E.g. if your module machine name is whizbang
, then the file will be
modules/whizbang/whizbang.data_pipelines.yml
.
Here's a sample definition:
a_pipeline:
label: 'A data pipeline'
transforms:
field:
some_field:
- plugin: map
map:
Y: true
N: false
record:
- plugin: concat
fields:
- lastname
- firstname
as: full_name
separator: ', '
validations:
record:
ItemCount:
expectedCount: 3
field:
firstname:
NotBlank:
message: 'Firstname is required'
Length:
min: 3
minMessage: 'Firstname should be at least 3 characters'
The top level keys are:
- label
- transforms
- validations
The transforms
key has two sub-keys as follows:
- field
- record
The field
key is a series of named field transforms. The keys of which are
the field names by which data can be accessed in the DatasetData
object.
The value is a sequence of transform plugins and their configuration. You can
define multiple transforms for the same field.

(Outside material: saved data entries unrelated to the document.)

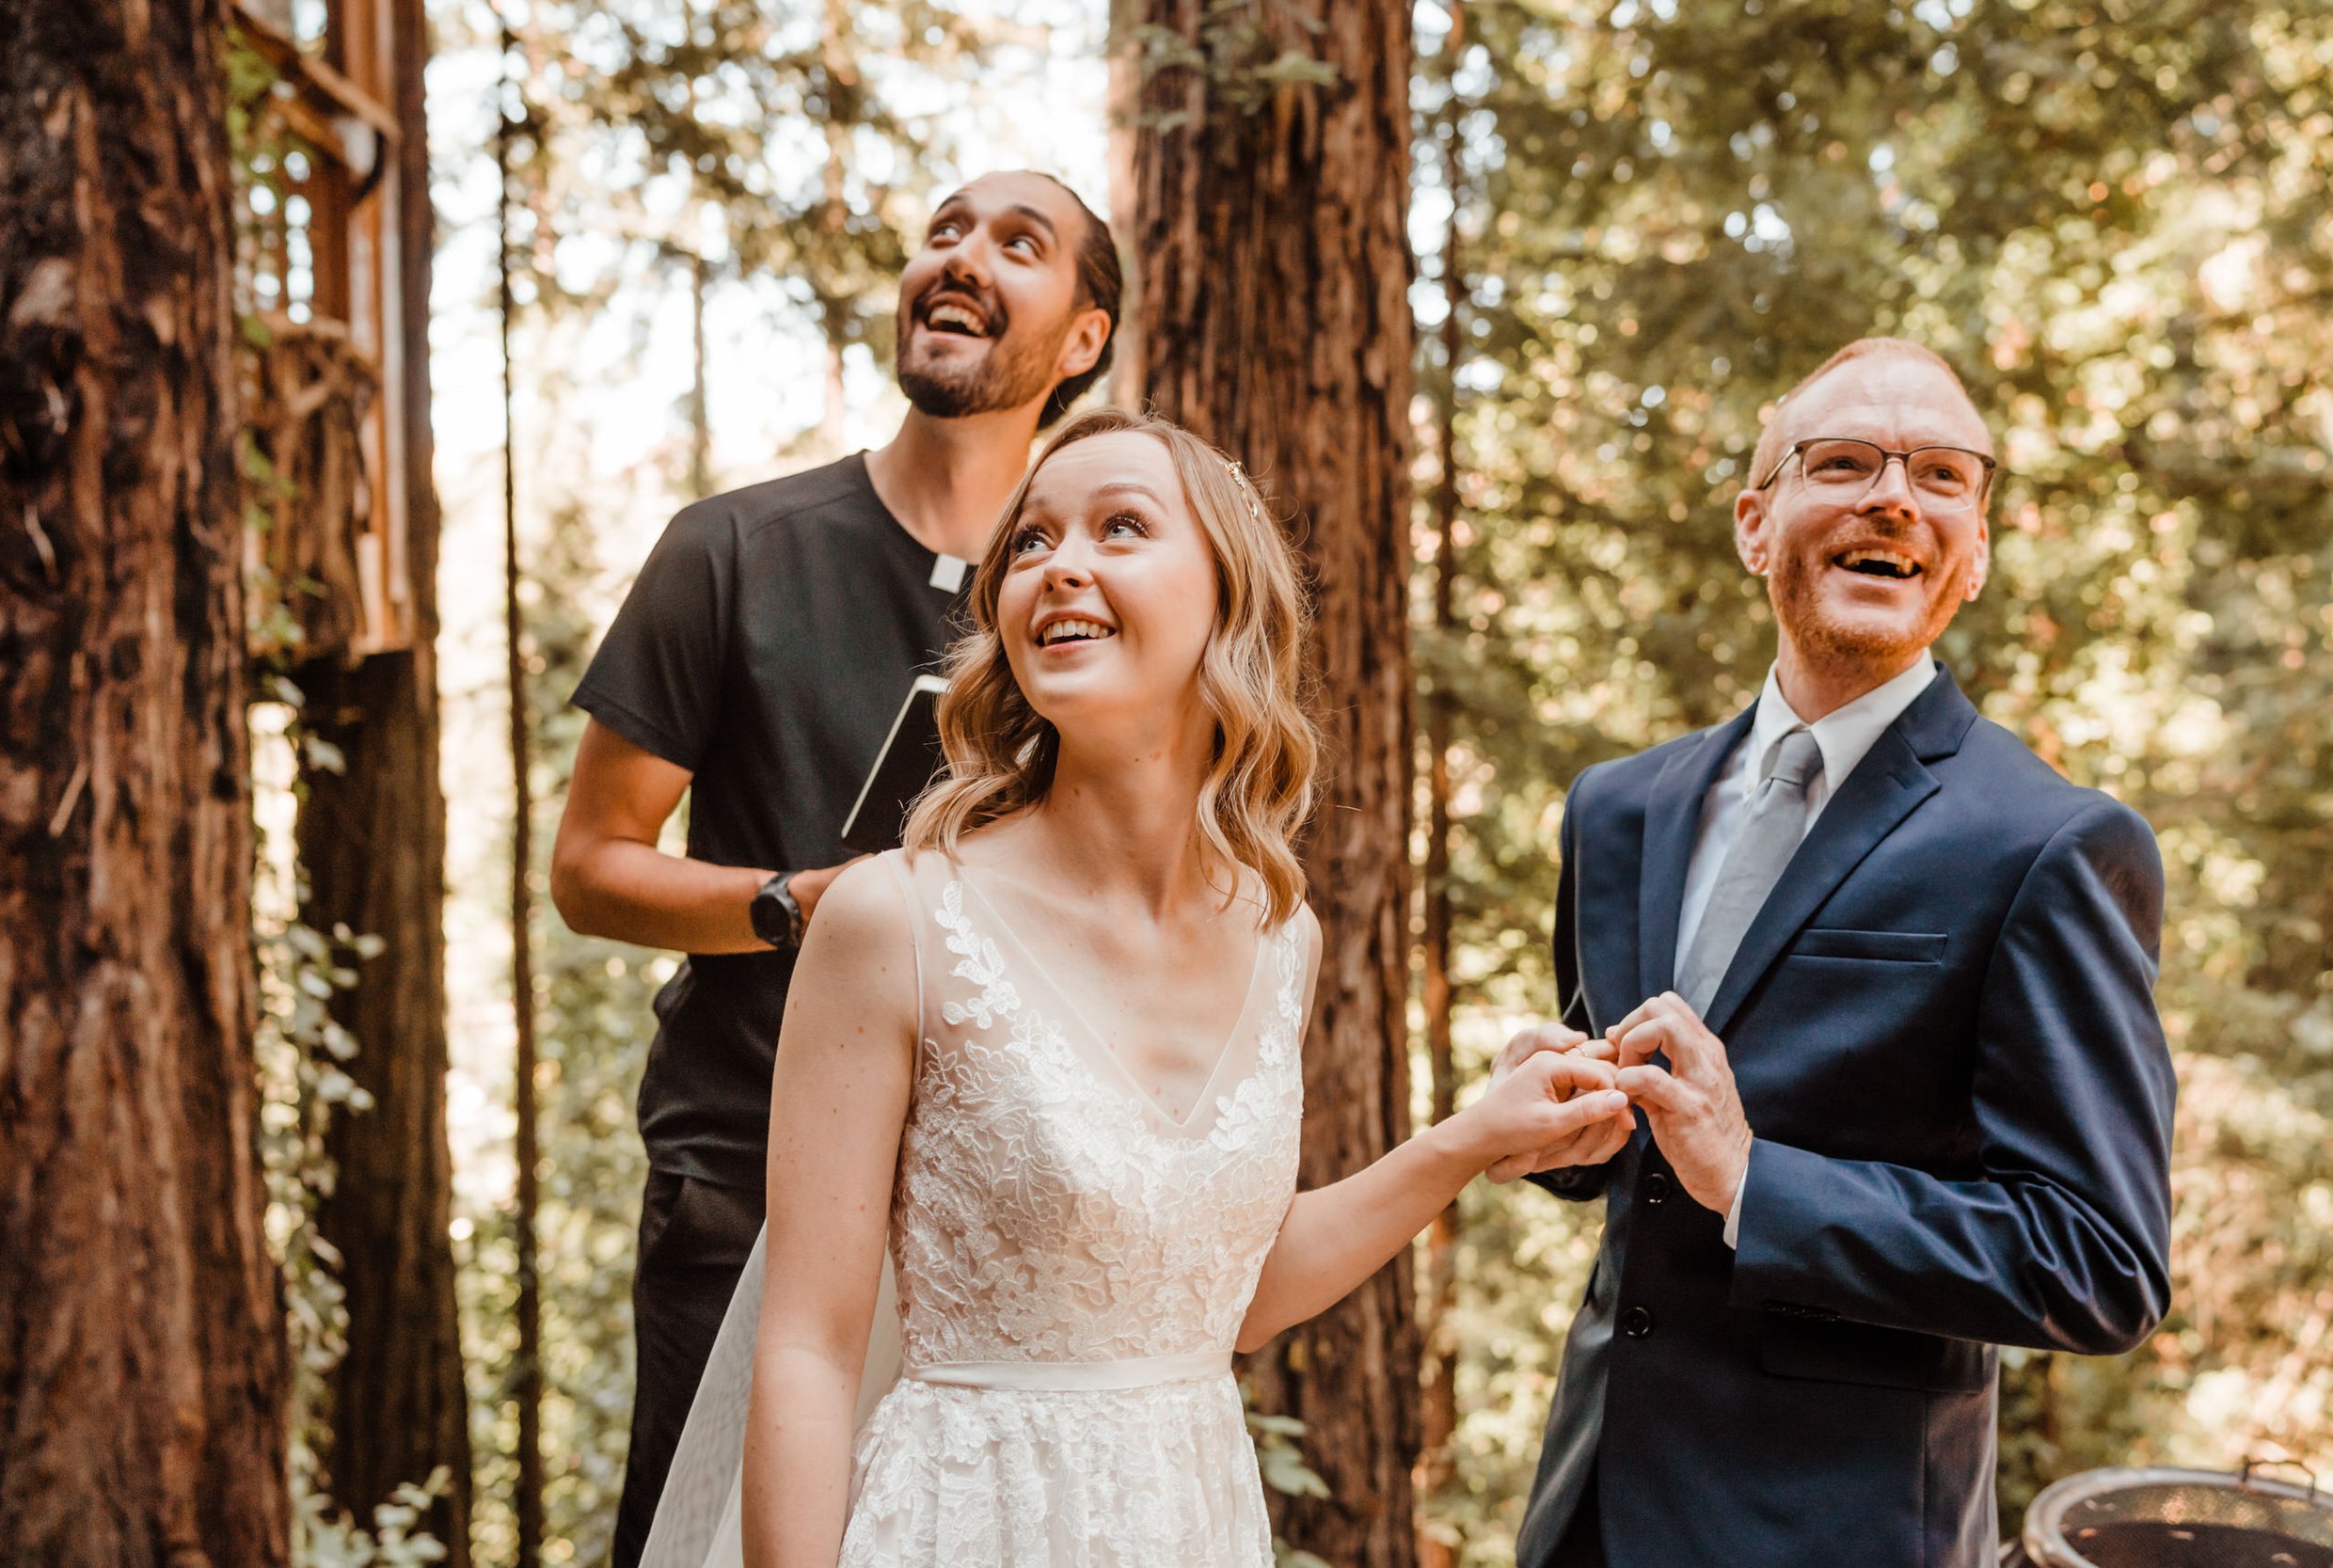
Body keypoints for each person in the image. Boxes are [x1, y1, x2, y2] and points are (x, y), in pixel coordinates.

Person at [632, 408, 1638, 1568]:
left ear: (1226, 596)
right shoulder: (893, 918)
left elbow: (1228, 1297)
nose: (1061, 563)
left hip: (1193, 1519)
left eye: (1120, 527)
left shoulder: (1279, 933)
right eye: (1030, 543)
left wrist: (1465, 1140)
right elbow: (807, 1347)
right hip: (964, 1525)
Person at [1492, 338, 2178, 1568]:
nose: (1894, 496)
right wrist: (1554, 1130)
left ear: (1971, 553)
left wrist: (1759, 1176)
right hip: (1589, 1508)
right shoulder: (1616, 807)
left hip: (1839, 1530)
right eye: (1846, 460)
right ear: (1758, 524)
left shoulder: (2051, 841)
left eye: (1942, 476)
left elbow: (2099, 1258)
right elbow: (1630, 1170)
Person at [550, 169, 1122, 1568]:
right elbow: (589, 867)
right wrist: (789, 905)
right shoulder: (729, 551)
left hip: (1004, 1199)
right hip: (744, 1174)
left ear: (1087, 338)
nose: (961, 258)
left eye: (1017, 243)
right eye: (942, 233)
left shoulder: (1097, 596)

Each entry in the sequence must contain at least the plugin
key. Any other
keys are considered configuration for the plugin.
Refer to each plugin's defaultConfiguration
entry for the possible
configuration values.
The record
key is a sequence of transform plugins and their configuration. As
with field transforms, you can define multiple transforms.
Each entry must contain the plugin
key, and all other keys are configuration
for the plugin.
The validations
key has two sub-keys as well:
- field
- record
The field
key is a series of field validations. The keys are field names, and
the values are a map of validation plugins.
Each ID in the map is the validation constraint plugin IDs. These just use
Drupal's built in validation API.
The values in the map are the configuration options for the plugin, if any.
If the plugin has no configuration, pass { }
- an empty map.
The record
key is a map of validation plugins. Again the keys are the
validation plugin IDs whilst the values are the configuration options.
Setting a destination
Each pipeline needs a destination which can be set through the UI at /admin/config/content/dataset_destinations
.
By default the module provides a destination of a JSON file which allows a directory path to specified.
Other modules may provide additional destinations. For example the Elasticsearch sub-module provides support for
pushing the processed data to a search index.
Processing flow
Each dataset has its own processing queue. This queue is defined using a plugin
deriver DatasetQueueWorkerDeriver
.
When a dataset is saved or deleted, a processing task is added to the queue.
Deleting is handled in the background, whilst the form submission handler for
creating or updating a dataset entity triggers
a batch task that processes it immediately. This is done after the entity is
saved. This allows for large datasets that may take time
to process, as the task will occur outside the normal save workflow.
When a dataset entity is saved, its status is set to Pending validation. Then a batch operation performs the validation and if it is valid, moves it to Pending indexing. The next batch operation performs the indexing and moves it to Indexed.
When the dataset is saved, the base Drupal entity-validations are applied, but the dataset itself is not validated. This is because it is feasible that the dataset validation could be an expensive operation in the case of large dataset. For this reason it occurs in background processing.
Managing datasets
Datasets can be managed from /admin/content/datasets
API
Getting data from the dataset
The data can be accessed with $dataset->getDataIterator()
this will take care of calling
the source plugin to extract the data, and any transform plugins.
The result will be an iterator and each return will be a DatasetData
object.
Fetching all results in one go is not recommended, instead you should use a destination plugin to push the data to
e.g. an Elasticsearch index or a file. Fetching all data in one pass may not be possible in a single request for large
datasets. For this reason processing occurs via the batch and queue APIS.